As a child, Artemis was very kind, respectable, neat, ambitious, sincere, and outgoing. She touched the lives of those around her and was very well respected by her friends.
Artemis loved the outdoors, particularly the sea, the beach, swimming, boating, waterskiing, and snorkeling. During visits to her family in Skyros, Greece, she enjoyed those activities as well as hiking in the mountains. Artemis was also an award-winning guitar player.
Artemis always excelled academically, receiving awards, special recognitions, and certificates of excellence. Upon graduation in 1996 from Dighton-Rehoboth Regional High School in Massachusetts, Artemis was the sole recipient of the Mustard Seed Scholarship for $32,000.

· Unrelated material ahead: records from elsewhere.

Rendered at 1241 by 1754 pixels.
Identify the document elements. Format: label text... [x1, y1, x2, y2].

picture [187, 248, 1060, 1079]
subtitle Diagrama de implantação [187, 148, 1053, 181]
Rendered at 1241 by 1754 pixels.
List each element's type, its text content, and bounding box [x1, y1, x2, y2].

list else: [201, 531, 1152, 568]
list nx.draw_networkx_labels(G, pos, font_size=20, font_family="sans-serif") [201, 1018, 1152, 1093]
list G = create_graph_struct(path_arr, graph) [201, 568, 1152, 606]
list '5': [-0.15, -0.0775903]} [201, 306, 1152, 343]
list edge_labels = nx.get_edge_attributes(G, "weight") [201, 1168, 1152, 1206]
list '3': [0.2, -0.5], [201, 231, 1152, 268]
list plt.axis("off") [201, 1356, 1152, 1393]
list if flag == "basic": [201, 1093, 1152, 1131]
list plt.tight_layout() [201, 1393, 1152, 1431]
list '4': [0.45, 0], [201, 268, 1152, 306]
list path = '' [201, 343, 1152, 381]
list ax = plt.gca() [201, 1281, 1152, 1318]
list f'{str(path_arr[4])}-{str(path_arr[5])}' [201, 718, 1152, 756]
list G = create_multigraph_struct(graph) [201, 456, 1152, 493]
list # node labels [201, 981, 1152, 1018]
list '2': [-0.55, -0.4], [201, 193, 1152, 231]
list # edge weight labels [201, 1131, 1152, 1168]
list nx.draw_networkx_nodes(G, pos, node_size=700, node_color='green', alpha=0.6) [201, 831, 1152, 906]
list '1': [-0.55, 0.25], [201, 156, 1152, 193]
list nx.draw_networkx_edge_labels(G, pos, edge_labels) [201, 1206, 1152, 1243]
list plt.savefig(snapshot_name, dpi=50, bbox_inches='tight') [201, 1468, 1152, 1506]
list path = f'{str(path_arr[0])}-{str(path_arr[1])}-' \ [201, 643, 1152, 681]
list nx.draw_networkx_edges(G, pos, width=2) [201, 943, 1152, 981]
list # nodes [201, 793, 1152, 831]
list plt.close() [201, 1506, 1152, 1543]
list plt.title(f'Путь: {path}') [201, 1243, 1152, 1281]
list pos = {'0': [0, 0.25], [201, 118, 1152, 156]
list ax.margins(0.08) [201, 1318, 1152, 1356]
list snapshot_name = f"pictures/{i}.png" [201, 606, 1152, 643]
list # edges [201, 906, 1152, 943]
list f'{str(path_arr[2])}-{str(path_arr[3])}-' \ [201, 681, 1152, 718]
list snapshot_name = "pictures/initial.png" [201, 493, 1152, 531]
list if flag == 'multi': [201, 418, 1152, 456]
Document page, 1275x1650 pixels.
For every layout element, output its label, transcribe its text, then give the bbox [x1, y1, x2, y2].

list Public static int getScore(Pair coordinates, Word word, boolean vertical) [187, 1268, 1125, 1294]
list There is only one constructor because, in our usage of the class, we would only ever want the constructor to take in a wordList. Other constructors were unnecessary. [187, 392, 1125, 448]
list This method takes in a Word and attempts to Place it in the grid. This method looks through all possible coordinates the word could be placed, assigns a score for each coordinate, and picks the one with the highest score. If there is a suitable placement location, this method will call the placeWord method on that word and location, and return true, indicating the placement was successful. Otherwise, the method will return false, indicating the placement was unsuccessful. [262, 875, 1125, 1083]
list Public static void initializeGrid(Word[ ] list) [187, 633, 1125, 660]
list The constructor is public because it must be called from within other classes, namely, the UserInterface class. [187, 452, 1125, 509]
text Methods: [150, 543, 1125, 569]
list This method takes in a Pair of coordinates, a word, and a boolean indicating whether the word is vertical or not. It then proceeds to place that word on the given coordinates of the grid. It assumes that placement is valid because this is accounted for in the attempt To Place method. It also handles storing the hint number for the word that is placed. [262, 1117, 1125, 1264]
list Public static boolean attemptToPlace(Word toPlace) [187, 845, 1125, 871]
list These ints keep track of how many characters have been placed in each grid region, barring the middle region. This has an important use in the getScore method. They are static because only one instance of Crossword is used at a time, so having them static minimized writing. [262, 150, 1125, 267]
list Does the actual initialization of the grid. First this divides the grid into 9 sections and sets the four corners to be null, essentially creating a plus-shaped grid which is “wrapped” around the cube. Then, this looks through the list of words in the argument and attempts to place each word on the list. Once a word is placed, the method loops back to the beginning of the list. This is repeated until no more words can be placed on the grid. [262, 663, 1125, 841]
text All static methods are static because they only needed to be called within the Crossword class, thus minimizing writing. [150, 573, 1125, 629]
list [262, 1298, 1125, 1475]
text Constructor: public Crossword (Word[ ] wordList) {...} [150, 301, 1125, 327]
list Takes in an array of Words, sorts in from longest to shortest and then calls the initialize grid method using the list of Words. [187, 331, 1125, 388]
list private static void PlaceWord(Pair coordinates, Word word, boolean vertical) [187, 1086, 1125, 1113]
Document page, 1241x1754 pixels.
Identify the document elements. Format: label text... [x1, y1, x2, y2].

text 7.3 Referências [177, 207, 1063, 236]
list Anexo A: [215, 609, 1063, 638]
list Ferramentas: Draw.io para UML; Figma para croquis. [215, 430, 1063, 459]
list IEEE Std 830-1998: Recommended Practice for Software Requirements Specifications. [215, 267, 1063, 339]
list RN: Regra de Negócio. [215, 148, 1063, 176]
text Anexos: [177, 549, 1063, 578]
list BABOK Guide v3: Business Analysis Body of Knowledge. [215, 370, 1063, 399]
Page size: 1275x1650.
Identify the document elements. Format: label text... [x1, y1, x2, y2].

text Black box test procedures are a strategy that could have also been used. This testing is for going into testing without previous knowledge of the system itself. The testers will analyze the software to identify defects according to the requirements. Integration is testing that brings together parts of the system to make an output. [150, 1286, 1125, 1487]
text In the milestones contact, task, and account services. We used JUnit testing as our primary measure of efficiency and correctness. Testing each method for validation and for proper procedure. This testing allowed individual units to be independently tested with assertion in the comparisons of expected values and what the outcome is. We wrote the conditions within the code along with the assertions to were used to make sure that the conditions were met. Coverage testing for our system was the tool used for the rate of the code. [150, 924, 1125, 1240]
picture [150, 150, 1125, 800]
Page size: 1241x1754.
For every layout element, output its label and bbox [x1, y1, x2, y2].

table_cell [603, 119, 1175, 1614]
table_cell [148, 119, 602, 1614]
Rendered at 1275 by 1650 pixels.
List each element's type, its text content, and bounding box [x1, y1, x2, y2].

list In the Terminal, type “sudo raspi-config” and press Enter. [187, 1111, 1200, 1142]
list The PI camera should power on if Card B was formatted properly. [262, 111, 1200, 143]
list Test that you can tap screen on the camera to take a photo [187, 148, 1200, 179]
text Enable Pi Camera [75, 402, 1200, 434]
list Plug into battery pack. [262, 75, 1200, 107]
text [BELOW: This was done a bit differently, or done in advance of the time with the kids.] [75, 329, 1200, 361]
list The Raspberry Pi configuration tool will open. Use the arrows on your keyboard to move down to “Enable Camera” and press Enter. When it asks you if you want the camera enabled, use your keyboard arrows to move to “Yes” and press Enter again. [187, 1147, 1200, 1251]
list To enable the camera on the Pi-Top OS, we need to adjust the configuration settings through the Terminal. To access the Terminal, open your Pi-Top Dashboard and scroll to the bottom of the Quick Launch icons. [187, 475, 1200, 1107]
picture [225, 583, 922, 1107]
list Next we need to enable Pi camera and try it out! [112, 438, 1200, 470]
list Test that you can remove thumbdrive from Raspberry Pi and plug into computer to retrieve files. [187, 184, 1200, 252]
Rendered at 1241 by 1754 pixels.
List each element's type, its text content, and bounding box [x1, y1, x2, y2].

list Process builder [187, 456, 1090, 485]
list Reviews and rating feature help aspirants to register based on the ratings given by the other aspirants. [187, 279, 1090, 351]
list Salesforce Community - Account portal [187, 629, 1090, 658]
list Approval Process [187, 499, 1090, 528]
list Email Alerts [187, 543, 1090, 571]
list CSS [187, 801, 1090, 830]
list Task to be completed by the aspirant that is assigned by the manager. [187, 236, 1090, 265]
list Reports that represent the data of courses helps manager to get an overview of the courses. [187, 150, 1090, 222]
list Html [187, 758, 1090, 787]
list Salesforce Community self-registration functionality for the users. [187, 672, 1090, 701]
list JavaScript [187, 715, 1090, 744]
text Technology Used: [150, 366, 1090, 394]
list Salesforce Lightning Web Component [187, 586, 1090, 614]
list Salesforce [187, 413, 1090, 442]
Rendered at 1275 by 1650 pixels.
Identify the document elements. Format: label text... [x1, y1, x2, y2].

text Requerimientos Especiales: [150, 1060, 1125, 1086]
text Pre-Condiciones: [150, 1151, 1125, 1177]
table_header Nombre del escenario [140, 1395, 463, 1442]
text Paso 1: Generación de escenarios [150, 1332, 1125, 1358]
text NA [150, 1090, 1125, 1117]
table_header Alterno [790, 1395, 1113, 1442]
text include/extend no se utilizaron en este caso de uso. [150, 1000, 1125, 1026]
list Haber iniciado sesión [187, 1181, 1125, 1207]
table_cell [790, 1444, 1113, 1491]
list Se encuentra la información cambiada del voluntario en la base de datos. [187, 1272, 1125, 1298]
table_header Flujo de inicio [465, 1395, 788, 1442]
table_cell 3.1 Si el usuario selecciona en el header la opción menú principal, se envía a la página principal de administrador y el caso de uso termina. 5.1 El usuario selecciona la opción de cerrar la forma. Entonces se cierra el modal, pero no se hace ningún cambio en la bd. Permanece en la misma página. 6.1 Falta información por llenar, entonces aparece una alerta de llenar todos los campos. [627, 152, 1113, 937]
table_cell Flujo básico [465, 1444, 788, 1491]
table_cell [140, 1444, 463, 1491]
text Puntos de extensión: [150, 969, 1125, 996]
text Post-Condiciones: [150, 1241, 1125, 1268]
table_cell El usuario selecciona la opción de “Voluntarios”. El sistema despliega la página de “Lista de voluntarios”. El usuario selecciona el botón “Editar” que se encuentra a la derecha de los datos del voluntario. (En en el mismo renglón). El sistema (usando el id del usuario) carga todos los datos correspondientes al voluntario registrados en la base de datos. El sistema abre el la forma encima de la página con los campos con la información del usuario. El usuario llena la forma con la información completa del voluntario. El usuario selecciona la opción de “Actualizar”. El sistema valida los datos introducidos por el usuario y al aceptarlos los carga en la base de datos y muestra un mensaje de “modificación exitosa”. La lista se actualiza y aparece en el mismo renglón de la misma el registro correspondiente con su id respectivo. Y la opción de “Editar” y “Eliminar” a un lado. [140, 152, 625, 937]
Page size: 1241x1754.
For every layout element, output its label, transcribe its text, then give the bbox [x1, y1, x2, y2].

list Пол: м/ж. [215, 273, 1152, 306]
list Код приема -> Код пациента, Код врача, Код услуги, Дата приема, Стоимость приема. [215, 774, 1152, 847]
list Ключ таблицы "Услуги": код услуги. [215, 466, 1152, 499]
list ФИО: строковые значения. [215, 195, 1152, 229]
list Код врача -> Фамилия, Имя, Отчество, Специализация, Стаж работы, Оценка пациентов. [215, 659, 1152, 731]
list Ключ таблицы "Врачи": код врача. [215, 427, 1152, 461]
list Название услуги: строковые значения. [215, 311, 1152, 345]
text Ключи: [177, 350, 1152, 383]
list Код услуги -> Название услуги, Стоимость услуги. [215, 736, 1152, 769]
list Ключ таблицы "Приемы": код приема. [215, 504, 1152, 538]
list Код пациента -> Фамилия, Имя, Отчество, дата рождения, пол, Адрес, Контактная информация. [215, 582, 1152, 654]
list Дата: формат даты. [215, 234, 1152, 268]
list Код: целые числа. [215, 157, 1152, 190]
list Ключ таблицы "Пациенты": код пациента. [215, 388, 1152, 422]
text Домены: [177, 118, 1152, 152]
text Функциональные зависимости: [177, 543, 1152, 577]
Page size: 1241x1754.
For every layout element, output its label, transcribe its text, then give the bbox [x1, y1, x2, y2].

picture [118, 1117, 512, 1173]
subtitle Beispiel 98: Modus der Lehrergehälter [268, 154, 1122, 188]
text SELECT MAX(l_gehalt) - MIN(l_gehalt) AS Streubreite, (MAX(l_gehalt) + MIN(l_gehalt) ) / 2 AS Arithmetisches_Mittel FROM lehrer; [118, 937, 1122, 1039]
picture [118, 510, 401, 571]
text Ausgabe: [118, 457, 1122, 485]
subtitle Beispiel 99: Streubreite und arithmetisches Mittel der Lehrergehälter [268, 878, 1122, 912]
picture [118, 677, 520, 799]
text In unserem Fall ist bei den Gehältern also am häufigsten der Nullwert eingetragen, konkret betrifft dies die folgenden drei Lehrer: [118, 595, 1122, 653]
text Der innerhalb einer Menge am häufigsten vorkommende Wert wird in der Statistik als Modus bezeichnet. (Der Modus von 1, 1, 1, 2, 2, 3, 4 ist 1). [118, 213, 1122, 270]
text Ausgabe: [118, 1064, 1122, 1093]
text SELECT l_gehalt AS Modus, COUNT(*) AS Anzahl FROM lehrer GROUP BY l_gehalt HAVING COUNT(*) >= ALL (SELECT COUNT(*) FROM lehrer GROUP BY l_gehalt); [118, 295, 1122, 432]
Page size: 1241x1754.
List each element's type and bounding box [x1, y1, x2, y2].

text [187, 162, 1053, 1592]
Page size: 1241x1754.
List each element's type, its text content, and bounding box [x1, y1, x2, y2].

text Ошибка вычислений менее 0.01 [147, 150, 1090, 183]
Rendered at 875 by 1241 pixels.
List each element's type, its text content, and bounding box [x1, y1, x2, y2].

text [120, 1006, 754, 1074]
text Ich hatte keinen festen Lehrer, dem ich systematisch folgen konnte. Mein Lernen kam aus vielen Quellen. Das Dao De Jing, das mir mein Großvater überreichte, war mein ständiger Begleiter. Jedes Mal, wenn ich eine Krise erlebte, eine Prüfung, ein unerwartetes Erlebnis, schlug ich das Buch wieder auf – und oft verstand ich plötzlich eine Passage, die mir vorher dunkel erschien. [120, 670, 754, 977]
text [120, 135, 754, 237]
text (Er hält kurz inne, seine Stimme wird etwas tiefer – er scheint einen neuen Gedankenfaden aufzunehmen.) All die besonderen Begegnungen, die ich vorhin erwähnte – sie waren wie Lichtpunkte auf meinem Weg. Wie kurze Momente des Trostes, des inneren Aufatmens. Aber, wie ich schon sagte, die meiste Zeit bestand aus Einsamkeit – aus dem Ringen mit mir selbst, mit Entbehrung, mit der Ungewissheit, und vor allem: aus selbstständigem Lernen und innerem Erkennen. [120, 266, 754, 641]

After high school, Artemis was accepted for early admission to Yale University as a member of the Class of 2000. During a year of study abroad at Constance University in Germany, one of her professors, Dr. Karlhelnz Stierle, said of Artemis: “Analyzing another critic’s strategies and criticizing them needs a highly reflexive mind and sure knowledge. Her paper presented is of outstanding quality.” Also during her undergraduate studies, Frank Mergen, a French professor, observed Artemis’s proficiency in foreign language, knowledge of European cultures, international experience, and literary sensibilities. He predicted that Artemis would be able to pursue whatever graduate program she chose.
1999, Artemis was nominated by Yale for the Marshall and Rhodes scholarships. Her French professor, Elie Tito Cohen, PhD, who recommended her for these scholarships, stated: “In my forty years of teaching, I have not met more than three or four students of the caliber of Miss Artemis Christodulou.” Artemis graduated Phi Beta Kappa from Yale in 2000 with a degree in the Humanities.
Artemis continued on at Yale for her graduate work as a PhD candidate in Comparative Literature. While a graduate student, Artemis worked for the International Center for Transitional Justice (ICTJ). Through her ICTJ work, Artemis discovered the beauty of the people of Sierra Leone—a country she envisioned one day to be unified, free, and at peace.
Artemis’s research took her to Sierra Leone, where she participated in the work of the Sierra Leone Truth and Reconciliation Commission, including a related project: the National Vision for Sierra Leone (NVSL). On May 23, 2004, while working on the NVSL, Artemis was involved in a severe car accident in Lunsar, Sierra Leone. She was evacuated to a hospital in Paris and her parents joined her there from their home in Greece.
Artemis has always been beloved by friends and family for her generosity and selflessness. She loves her brother, Manolis, and has much love and respect for her parents. Our family is now a team dedicated to managing Artemis’s care. She needs us now more than ever. Our daily mission is to make her life as comfortable as possible, free from pain.
Artemis is confined to a wheelchair. She lives in our home in Rehoboth, Massachusetts, in an annex built to fit her needs. We have a handicap accessibility van, which we use to transport Artemis to her medical appointments. Artemis is currently enrolled in a rehabilitation program called Journey Forward located in Canton, Massachusetts. There she exercises with various machines. At times during her sessions, she struggles to a stop. She blinks her eyes to let us know that she is ready to try again.
We have been trying very hard to teach Artemis how to use an electric wheelchair with the use of a switch like the one for her computer. She gets frustrated sometimes but never gives up. Hopefully one day she will be able to use a joystick chair that will give her greater freedom.
We communicate with Artemis through an alphabet card and a computer, which she operates by squeezing a switch. Artemis tells us what she wants and plays games. She likes answering questions. Although Artemis was fluent in 7 languages before the accident (Ancient Greek, Creole, native English, French, German, native Greek, Latin) she now prefers to communicate in Greek.
We remain hopeful about Artemis’s progress, and would appreciate your support. God bless.